• _Work to be completed_: Your answer should consist of the lines in the listing that hold "also".

• _Recorded data_:
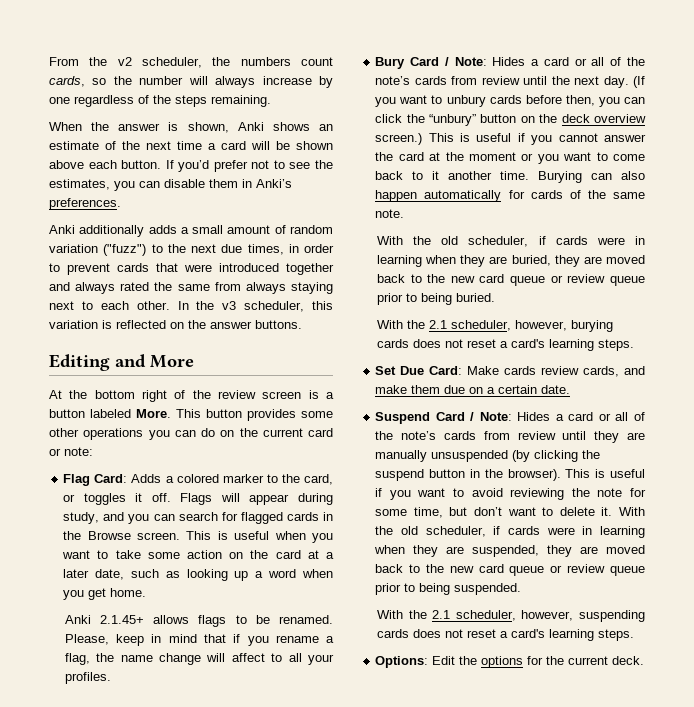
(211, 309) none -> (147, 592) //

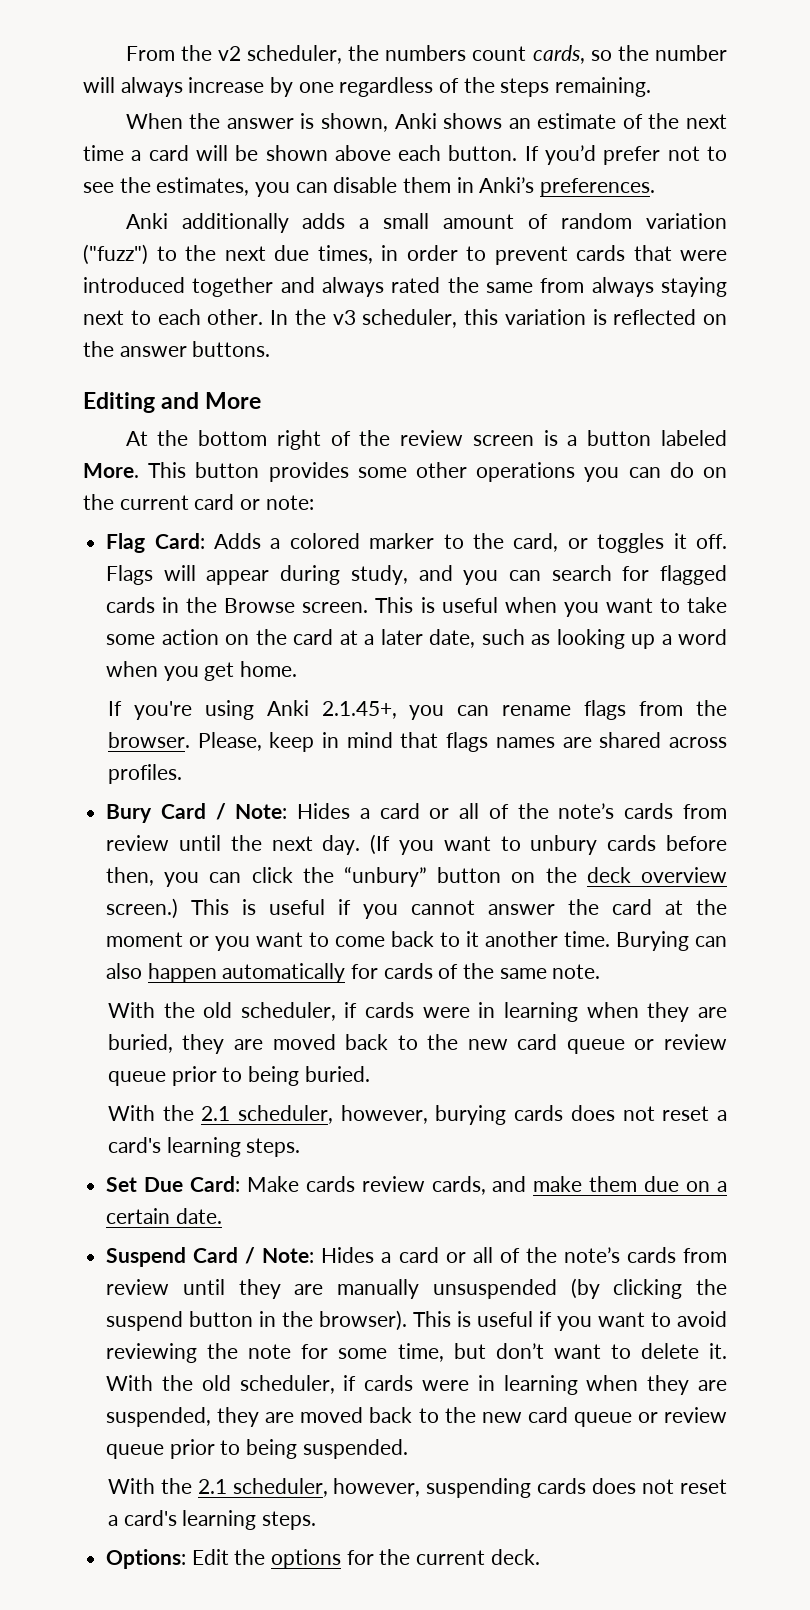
[64,615,333,627] Anki 2.1.45+ allows flags to be renamed. -> [107,700,727,720] [107,732,190,748] If you're using Anki 2.1.45+, you can rename flags from the browser.
[233,634,334,646] [64,653,334,665] if you rename a flag, the name change will affect to all your -> [446,732,727,752] flags names are shared across

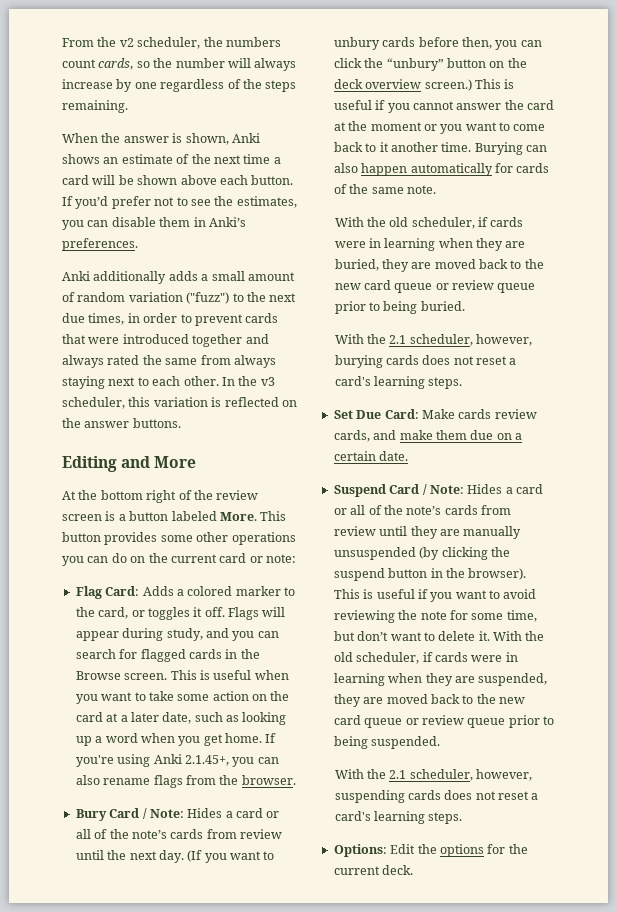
(298, 669) // -> (262, 738) none
(490, 710) none -> [75,775,100,785] also
[197,732,727,752] [107,764,182,784] Please, keep in mind that flags names are shared across profiles. -> (296, 780) none

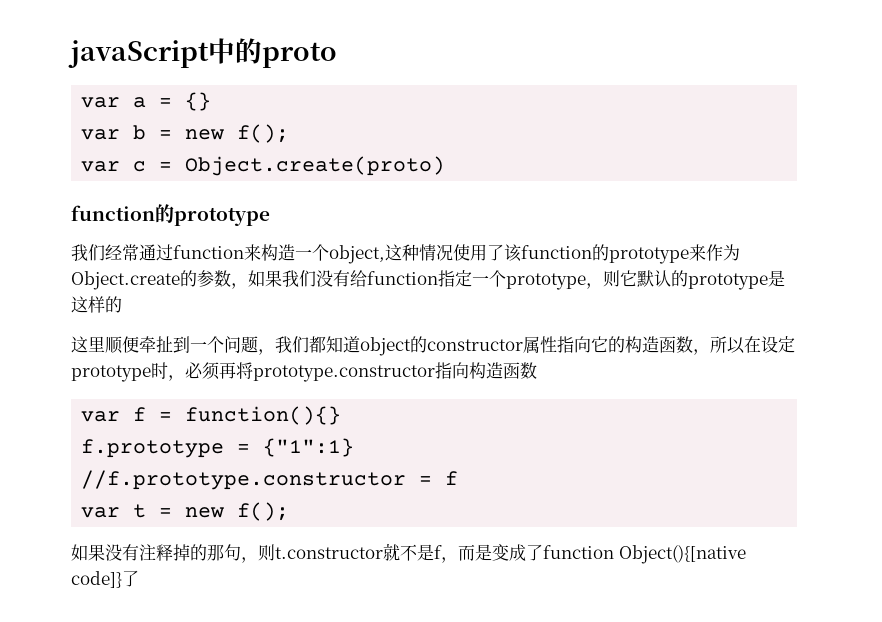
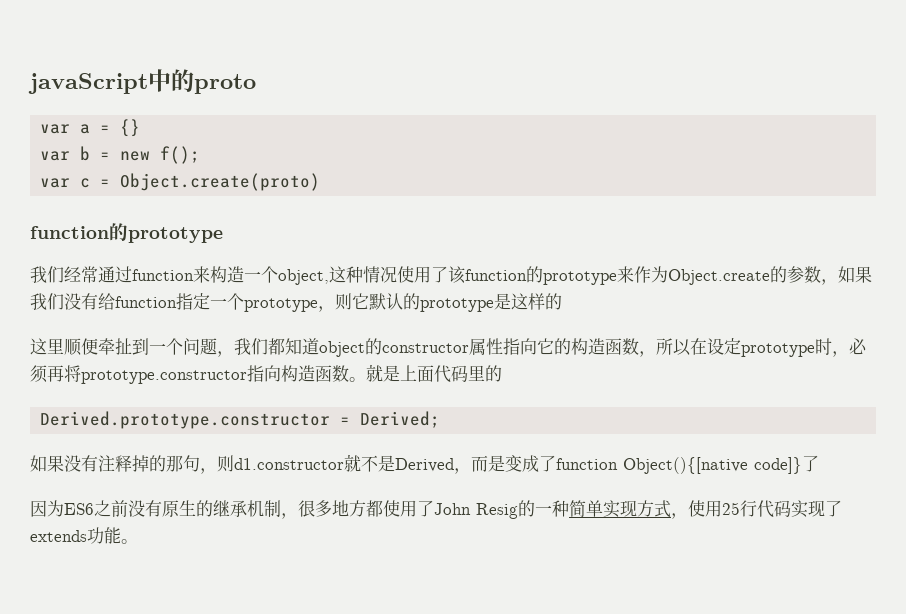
[81,406,342,425] [81,438,355,458] [81,470,459,490] [81,502,290,521] // var f = function(){} // f.prototype = {"1":1} // //f.prototype.constructor = f // var t = new f(); -> [349,364,502,383] [40,411,441,429] 。就是上面代码里的 // Derived.prototype.constructor = Derived;
[275,543,442,561] t.constructor就不是f -> [234,454,454,472] d1.constructor就不是Derived
(139, 578) none -> [30,500,842,519] [30,527,138,544] // 因为ES6之前没有原生的继承机制，很多地方都使用了John Resig的一种简单实现方式，使用25行代码实现了extends功能。

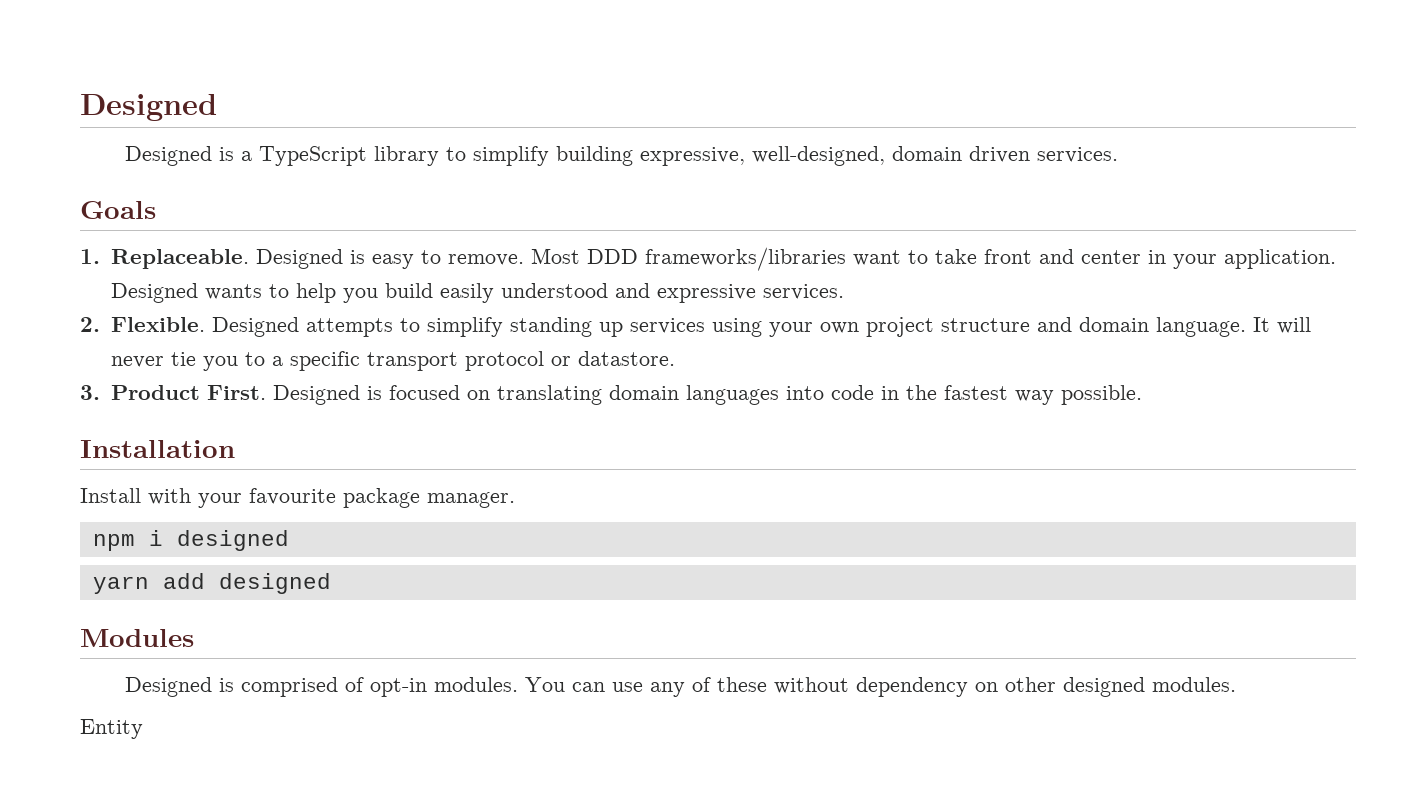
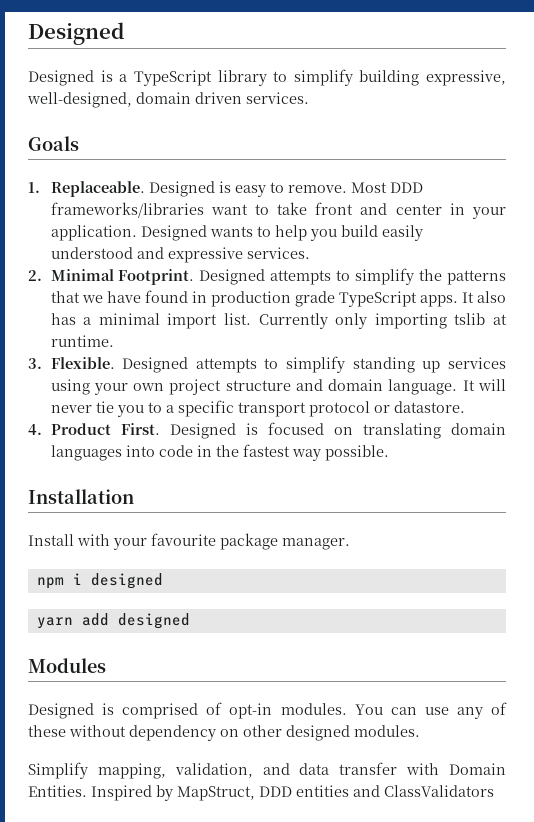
(100, 324) none -> [50,268,506,285] [50,290,507,307] [50,313,508,329] [50,335,114,347] [28,358,42,369] Minimal Footprint. Designed attempts to simplify the patterns that we have found in production grade TypeScript apps. It also has a minimal import list. Currently only importing tslib at runtime. // 3.
[80,385,100,400] 3. -> [28,424,42,435] 4.
[80,719,143,739] Entity -> [28,762,506,779] [28,785,494,801] Simplify mapping, validation, and data transfer with Domain Entities. Inspired by MapStruct, DDD entities and ClassValidators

• _Output_:
(490, 710) none -> [75,775,100,785] also
(100, 324) none -> [50,268,506,285] [50,290,507,307] [50,313,508,329] [50,335,114,347] [28,358,42,369] Minimal Footprint. Designed attempts to simplify the patterns that we have found in production grade TypeScript apps. It also has a minimal import list. Currently only importing tslib at runtime. // 3.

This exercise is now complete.